In as much as there is precedent here, it would be 2019's For Sama, about a citizen journalist documenting her experiences under siege in Syria. As in that extraordinary documentary, Western news footage is used to contextualise those tragedies and atrocities the filmmaker alights upon at ground level: here, an elderly woman blown clean across her apartment by an explosion in an adjacent building, say, or a separate rocket attack that removes a teenage footballer of his legs. For Sama (because initiated by a woman?) balanced its despair with more mollifying material: the courage of the medical staff, the growing love between the director and her surgeon husband, the hope they both retained for their young daughter. Chernov - whose murmured narration suggests a man still hiding out lest he be discovered by Putin's troops, or a form of shellshock explained by these images - appears far less inclined to wrap any of his experiences in blankets: the delivery under fire of a newborn baby, a sequence that explicitly parallels some of For Sama's most unforgettable cinema, arrives as cold comfort in the wake of an attack on a maternity hospital, in which we understand many other mothers and infants will have died. Again, so much for not targeting civilians. Already, you will have a sense of how much of this you can personally take: yes, it could be considered a privilege to look away, pause or walk away completely, but in this instance it does seem to me like a privilege you should exercise.

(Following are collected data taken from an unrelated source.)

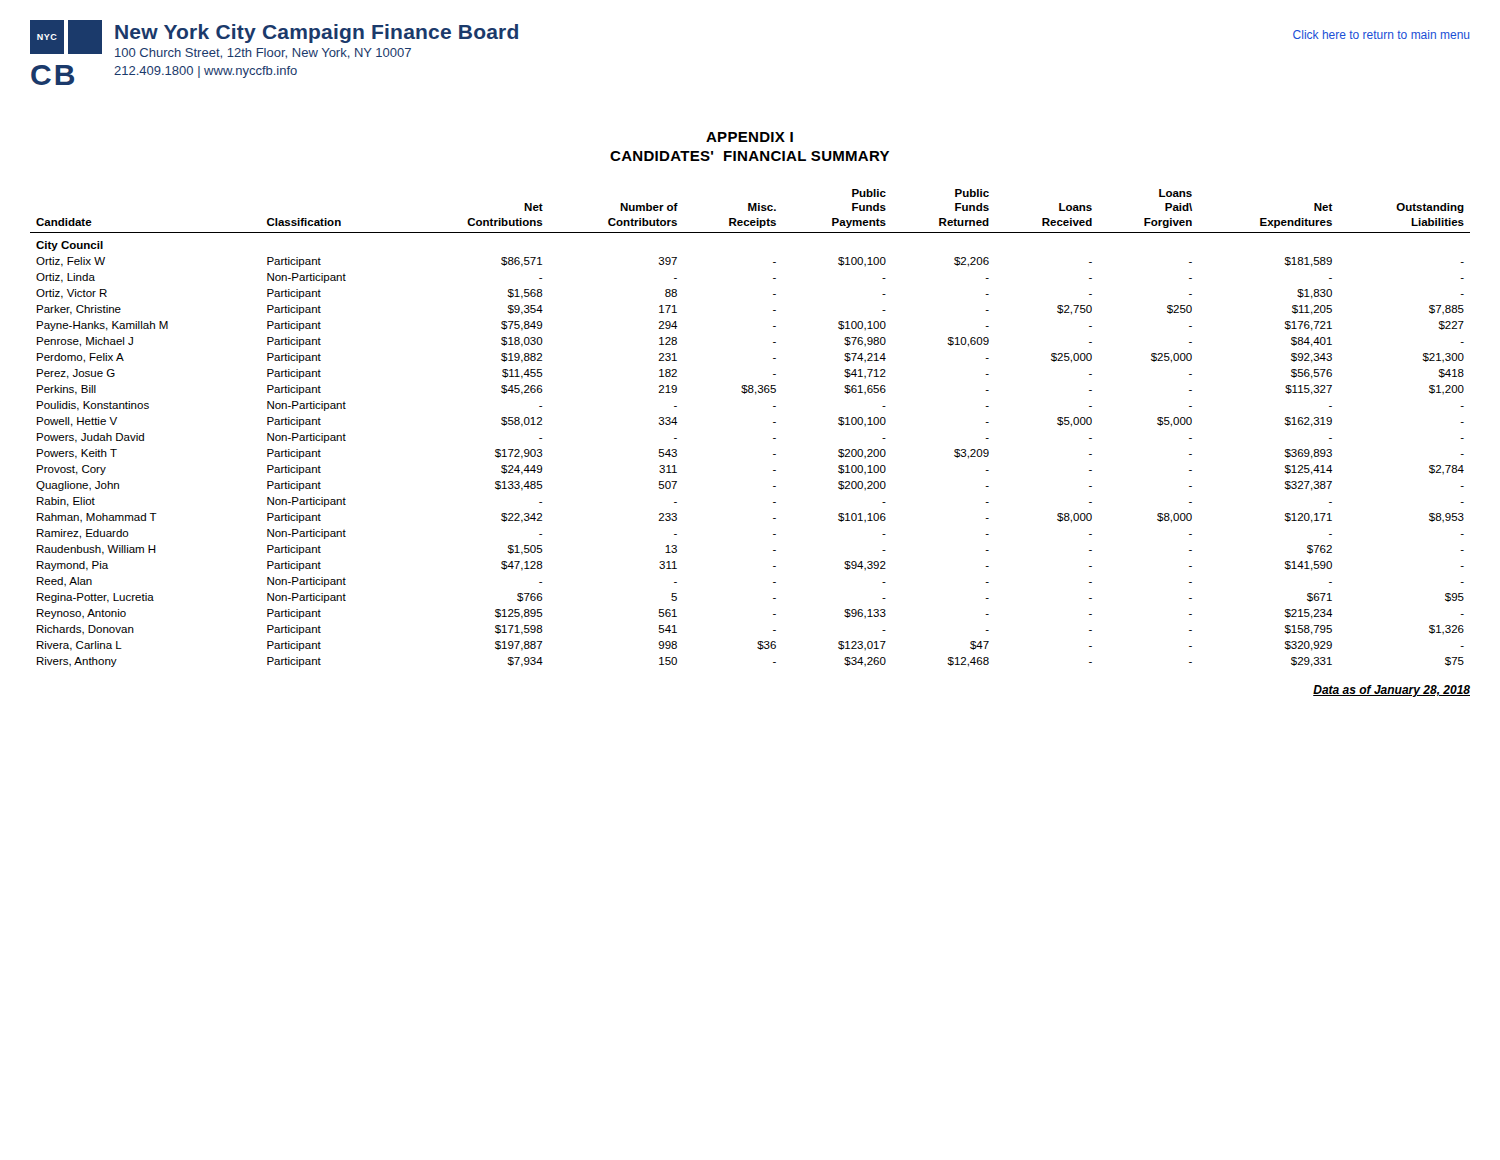Click here to return to main menu
NYC
CB
New York City Campaign Finance Board
100 Church Street, 12th Floor, New York, NY 10007
212.409.1800 | www.nyccfb.info
APPENDIX I
CANDIDATES' FINANCIAL SUMMARY
| Candidate | Classification | Net Contributions | Number of Contributors | Misc. Receipts | Public Funds Payments | Public Funds Returned | Loans Received | Loans Paid\ Forgiven | Net Expenditures | Outstanding Liabilities |
| --- | --- | --- | --- | --- | --- | --- | --- | --- | --- | --- |
| City Council |
| Ortiz, Felix W | Participant | $86,571 | 397 | - | $100,100 | $2,206 | - | - | $181,589 | - |
| Ortiz, Linda | Non-Participant | - | - | - | - | - | - | - | - | - |
| Ortiz, Victor R | Participant | $1,568 | 88 | - | - | - | - | - | $1,830 | - |
| Parker, Christine | Participant | $9,354 | 171 | - | - | - | $2,750 | $250 | $11,205 | $7,885 |
| Payne-Hanks, Kamillah M | Participant | $75,849 | 294 | - | $100,100 | - | - | - | $176,721 | $227 |
| Penrose, Michael J | Participant | $18,030 | 128 | - | $76,980 | $10,609 | - | - | $84,401 | - |
| Perdomo, Felix A | Participant | $19,882 | 231 | - | $74,214 | - | $25,000 | $25,000 | $92,343 | $21,300 |
| Perez, Josue G | Participant | $11,455 | 182 | - | $41,712 | - | - | - | $56,576 | $418 |
| Perkins, Bill | Participant | $45,266 | 219 | $8,365 | $61,656 | - | - | - | $115,327 | $1,200 |
| Poulidis, Konstantinos | Non-Participant | - | - | - | - | - | - | - | - | - |
| Powell, Hettie V | Participant | $58,012 | 334 | - | $100,100 | - | $5,000 | $5,000 | $162,319 | - |
| Powers, Judah David | Non-Participant | - | - | - | - | - | - | - | - | - |
| Powers, Keith T | Participant | $172,903 | 543 | - | $200,200 | $3,209 | - | - | $369,893 | - |
| Provost, Cory | Participant | $24,449 | 311 | - | $100,100 | - | - | - | $125,414 | $2,784 |
| Quaglione, John | Participant | $133,485 | 507 | - | $200,200 | - | - | - | $327,387 | - |
| Rabin, Eliot | Non-Participant | - | - | - | - | - | - | - | - | - |
| Rahman, Mohammad T | Participant | $22,342 | 233 | - | $101,106 | - | $8,000 | $8,000 | $120,171 | $8,953 |
| Ramirez, Eduardo | Non-Participant | - | - | - | - | - | - | - | - | - |
| Raudenbush, William H | Participant | $1,505 | 13 | - | - | - | - | - | $762 | - |
| Raymond, Pia | Participant | $47,128 | 311 | - | $94,392 | - | - | - | $141,590 | - |
| Reed, Alan | Non-Participant | - | - | - | - | - | - | - | - | - |
| Regina-Potter, Lucretia | Non-Participant | $766 | 5 | - | - | - | - | - | $671 | $95 |
| Reynoso, Antonio | Participant | $125,895 | 561 | - | $96,133 | - | - | - | $215,234 | - |
| Richards, Donovan | Participant | $171,598 | 541 | - | - | - | - | - | $158,795 | $1,326 |
| Rivera, Carlina L | Participant | $197,887 | 998 | $36 | $123,017 | $47 | - | - | $320,929 | - |
| Rivers, Anthony | Participant | $7,934 | 150 | - | $34,260 | $12,468 | - | - | $29,331 | $75 |
Data as of January 28, 2018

If there is anything in the way of respite, it comes in the way Chernov at least initially seems to be rattling through the titular days: twenty minutes in, and we're already on Day Eight. But then the Russian forces break Ukrainian resistance on the city's outskirts, and we begin to see and feel everything bogging down: wave after wave of airstrikes keeping those left behind firmly in place, no more so than the bodies in the streets and the mass graves on the edge of town. 20 Days of Mariupol may be the definitive cinematic account of what we mean when we say cities fall: the collapse of structures, morale, people. By Day 12, we really do seem to be tumbling deeper and deeper into the abyss where this civilisation used to be; the barbarians are no longer at the gates, but running loose on the streets, and every subsequent cut threatens to throw up, like vomit or bile, something else you don't want to see. By sticking around so, Chernov is showing Putin, and showing us, what the nightly news could not bear to, but he begins himself to seem bellicose and implacable in this task: he's so single-minded in fighting his fight - keeping Ukraine in the mind's eye - that I started to lament the dwindling humanity in this gaze. (It gets beaten out of him and Mariupol alike.) I understand why he's gone to this extreme: he's both having to combat the claims of fake news coming from the Russian state media, and attempting to cut through the platitudes of handwringing Western politicians. Yet the result can seem like one of those instances where the truth is just too much to endure, and perhaps where conventional criticism is rendered pointless: a film of five-star potency, made up of hideous, enraging, one-star images that compel you to flee the room altogether. Forgive me my ambivalence, and my overwhelming reluctance to recommend 20 Days in Mariupol without caution or caveat, but I don't believe I've ever seen a film that at once feels hugely significant and remains close to unwatchable in places.

20 Days in Mariupol is available to rent via Prime Video, Curzon Home Cinema, the BFI Player, YouTube and Dogwoof on Demand.